- [WHAT YOU NEED TO DO]: Which lines of the data include the string "strips"? List them all.
=== Begin Enclosure ===
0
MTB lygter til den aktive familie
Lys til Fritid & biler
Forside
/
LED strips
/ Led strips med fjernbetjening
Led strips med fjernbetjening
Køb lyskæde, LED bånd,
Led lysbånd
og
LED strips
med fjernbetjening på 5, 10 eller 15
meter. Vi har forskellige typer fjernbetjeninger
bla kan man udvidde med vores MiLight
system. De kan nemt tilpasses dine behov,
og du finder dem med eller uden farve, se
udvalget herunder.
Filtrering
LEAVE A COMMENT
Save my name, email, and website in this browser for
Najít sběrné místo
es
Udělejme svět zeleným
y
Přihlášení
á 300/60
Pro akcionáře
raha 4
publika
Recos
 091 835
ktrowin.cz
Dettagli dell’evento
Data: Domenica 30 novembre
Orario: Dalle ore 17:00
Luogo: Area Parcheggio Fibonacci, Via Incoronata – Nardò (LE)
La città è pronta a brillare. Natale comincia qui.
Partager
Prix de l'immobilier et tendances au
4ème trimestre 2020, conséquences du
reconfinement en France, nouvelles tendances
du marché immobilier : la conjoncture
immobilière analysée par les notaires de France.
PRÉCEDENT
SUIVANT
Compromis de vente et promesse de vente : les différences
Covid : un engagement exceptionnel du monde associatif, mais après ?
=== End Enclosure ===
- [FINAL ANSWER]:
LED strips
/ Led strips med fjernbetjening
Led strips med fjernbetjening
LED strips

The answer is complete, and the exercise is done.